## Dataset entries

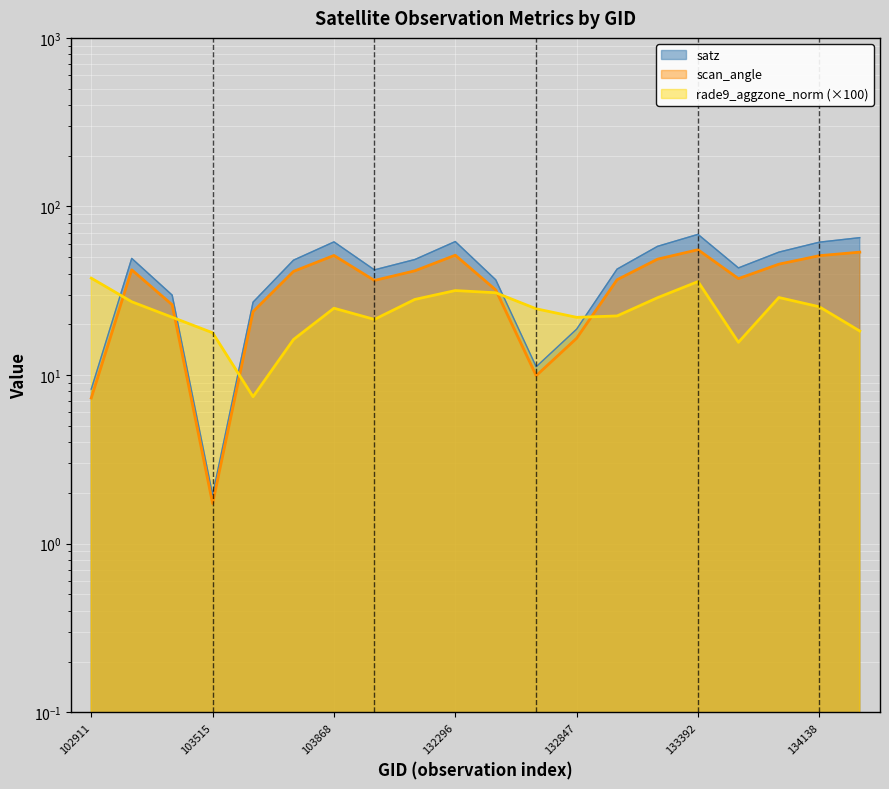

What is the value of the scan_angle point at the 1st from the left?

7.3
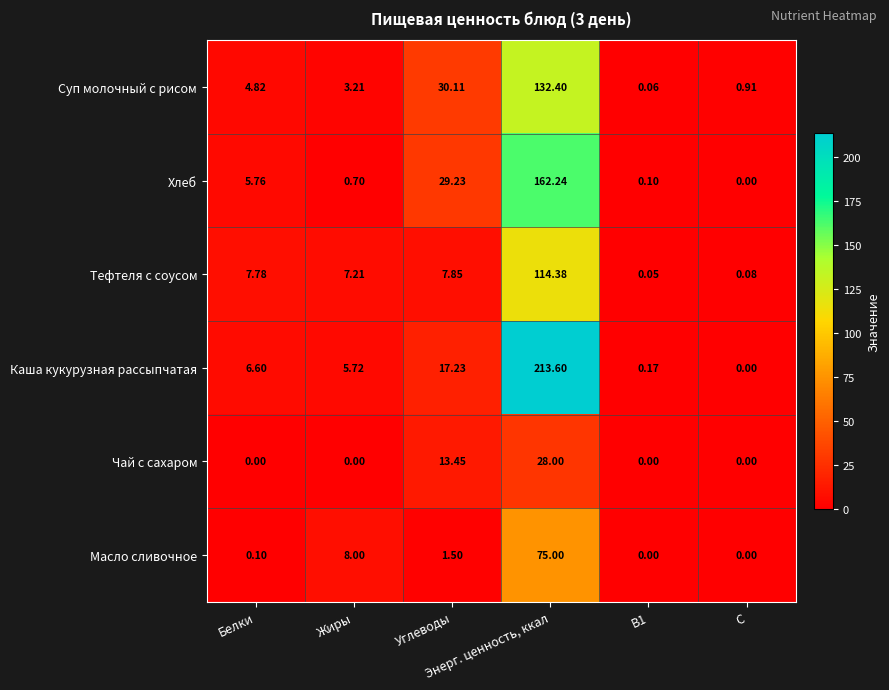

Rank the series by their maximum value, from lowest to highest.

Чай с сахаром, Масло сливочное, Тефтеля с соусом, Суп молочный с рисом, Хлеб, Каша кукурузная рассыпчатая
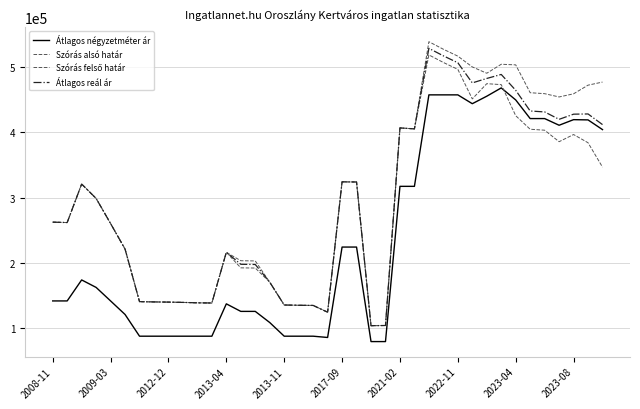

Does the chart display data point markers on the line(s)?

No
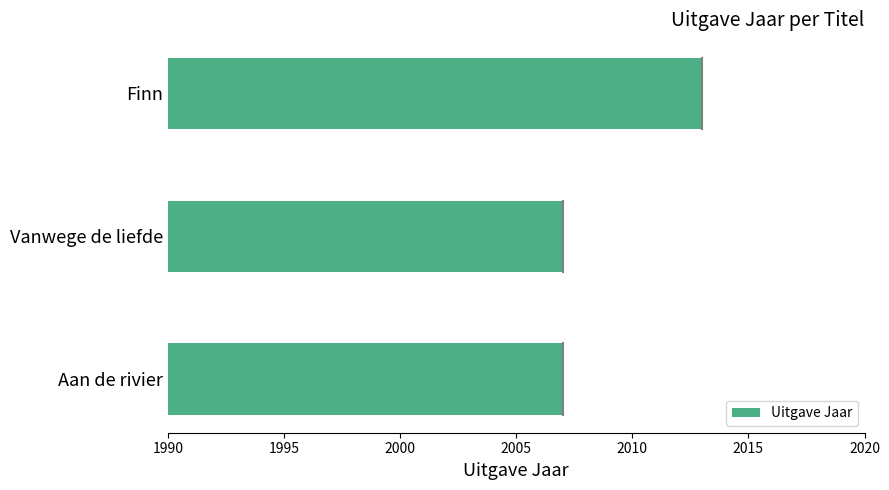

What is the smallest value displayed?

2007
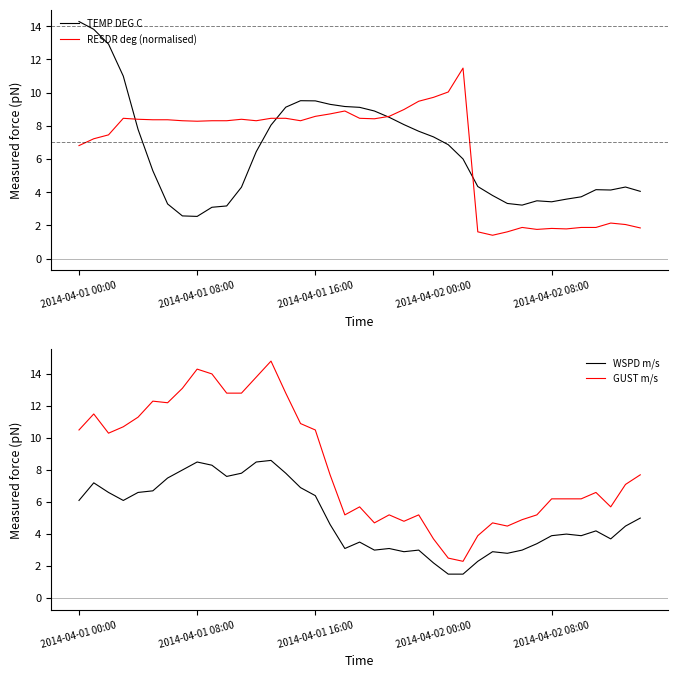

At which label is WSPD m/s closest to 5?

38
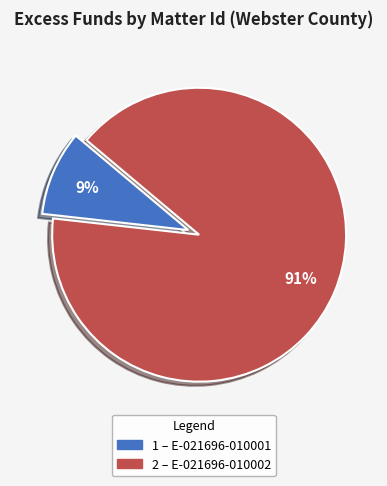

Is there a majority slice in this chart?

Yes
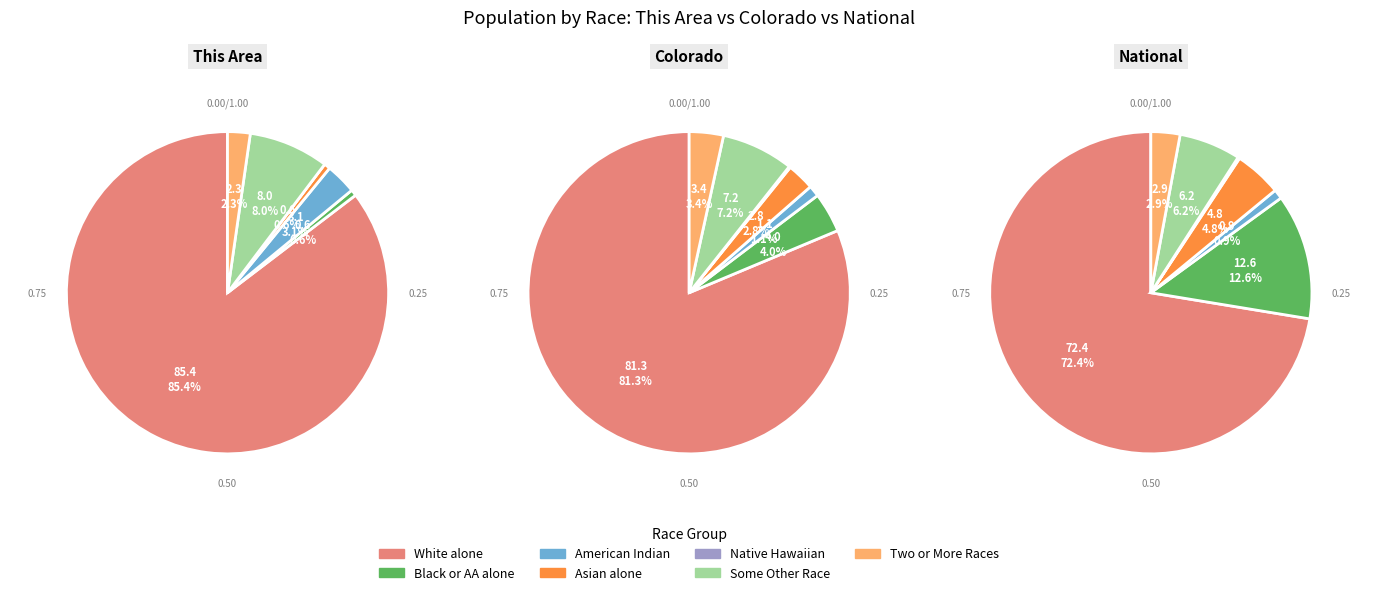

To the nearest percent, what is the combined percentage of Some Other Race alone and American Indian and Alaska Native?

11%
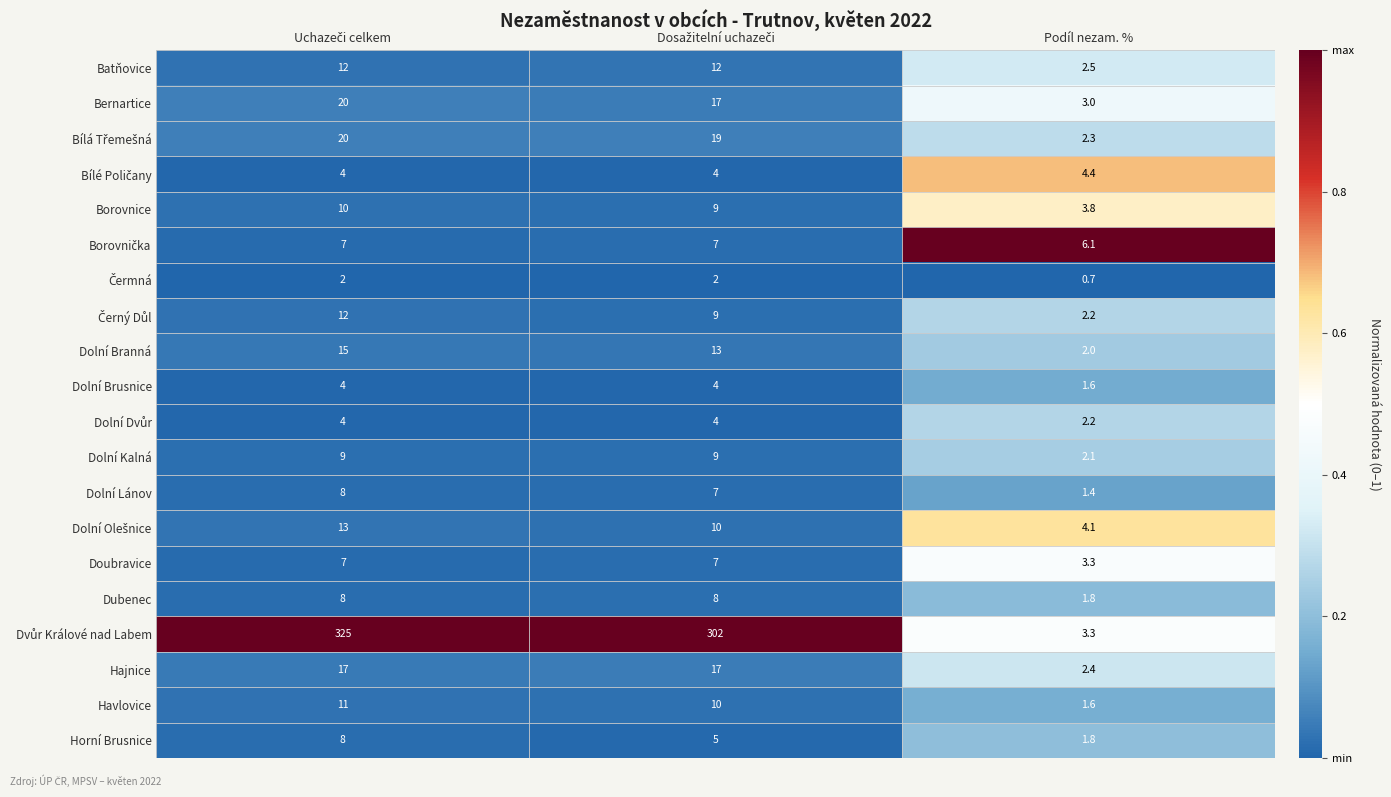

What is the lowest value of the Batňovice series?

2.5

## What the task requires
Rewrite every line of the records above as a numbered list, dropping the blank lines and the picture lines.

## Result of this task
1. What is the value of the scan_angle point at the 1st from the left?
2. 7.3
3. Rank the series by their maximum value, from lowest to highest.
4. Чай с сахаром, Масло сливочное, Тефтеля с соусом, Суп молочный с рисом, Хлеб, Каша кукурузная рассыпчатая
5. Does the chart display data point markers on the line(s)?
6. No
7. What is the smallest value displayed?
8. 2007
9. At which label is WSPD m/s closest to 5?
10. 38
11. Is there a majority slice in this chart?
12. Yes
13. To the nearest percent, what is the combined percentage of Some Other Race alone and American Indian and Alaska Native?
14. 11%
15. What is the lowest value of the Batňovice series?
16. 2.5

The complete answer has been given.